The 13-year-old girl arrested in August 2023 had been texting with friends on a chat function tied to her school email at Fairview Middle School, which uses Gaggle to monitor students’ accounts. (The Associated Press is withholding the girl’s name to protect her privacy. The school district did not respond to a request for comment.)

Taken to jail, the teen was interrogated and strip-searched, and her parents weren’t allowed to talk to her until the next day, according to a lawsuit they filed against the school system. She didn’t know why her parents weren’t there.

“She told me afterwards, ‘I thought you hated me.’ That kind of haunts you,” said Mathis, the girl’s mother.

A court ordered eight weeks of house arrest, a psychological evaluation and 20 days at an alternative school for the girl.

Gaggle’s CEO, Jeff Patterson, said in an interview that the school system did not use Gaggle the way it is intended. The purpose is to find early warning signs and intervene before problems escalate to law enforcement, he said.

“I wish that was treated as a teachable moment, not a law enforcement moment,” said Patterson.

Students who think they are chatting privately among friends often do not realize they are under constant surveillance, said Shahar Pasch, an education lawyer in Florida.

One teenage girl she represented made a joke about school shootings on a private Snapchat story. Snapchat’s automated detection software picked up the comment, the company alerted the FBI, and the girl was arrested on school grounds within hours.

Alexa Manganiotis, 16, said she was startled by how quickly monitoring software works. West Palm Beach’s Dreyfoos School of the Arts, which she attends, last year piloted Lightspeed Alert, a surveillance program. Interviewing a teacher for her school newspaper, Alexa discovered two students once typed something threatening about that teacher on a school computer, then deleted it.

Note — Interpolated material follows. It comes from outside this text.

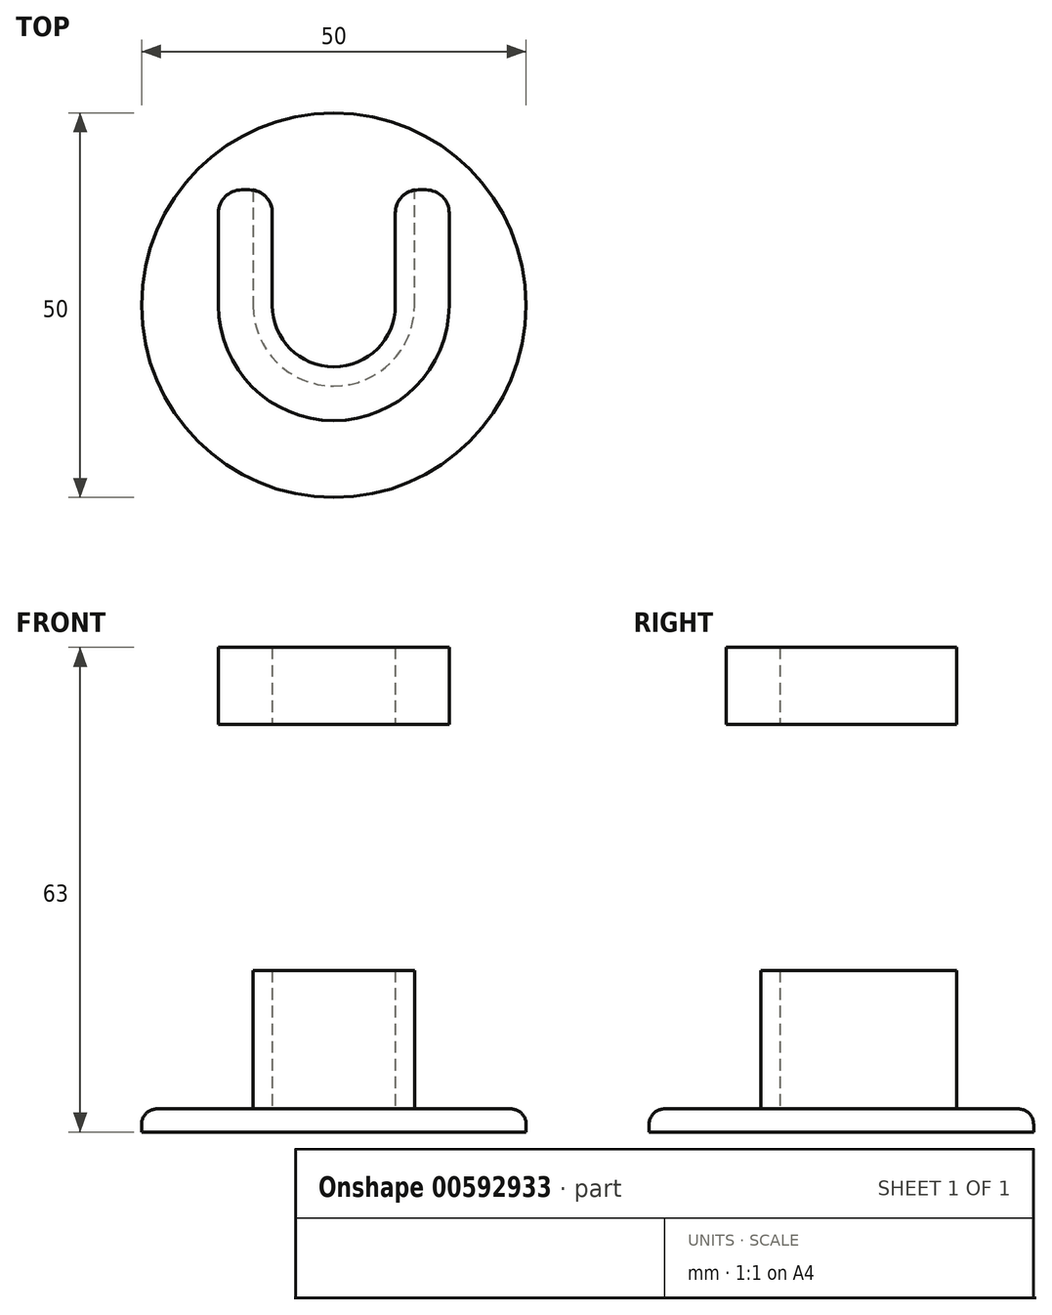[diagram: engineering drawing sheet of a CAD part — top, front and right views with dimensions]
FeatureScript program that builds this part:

Lightspeed picked it up, and “they were taken away like five minutes later,” Alexa said.

Teenagers face steeper consequences than adults for what they write online, Alexa said.

“If an adult makes a super racist joke that’s threatening on their computer, they can delete it, and they wouldn’t be arrested,” she said.

Amy Bennett, chief of staff for Lightspeed Systems, said that the software helps understaffed schools “be proactive rather than punitive” by identifying early warning signs of bullying, self-harm, violence or abuse.

The technology can also involve law enforcement in responses to mental health crises. In Florida’s Polk County Schools, a district of more than 100,000 students, the school safety program received nearly 500 Gaggle alerts over four years, officers said in public Board of Education meetings. This led to 72 involuntary hospitalization cases under the Baker Act, a state law that allows authorities to require mental health evaluations for people against their will if they pose a risk to themselves or others.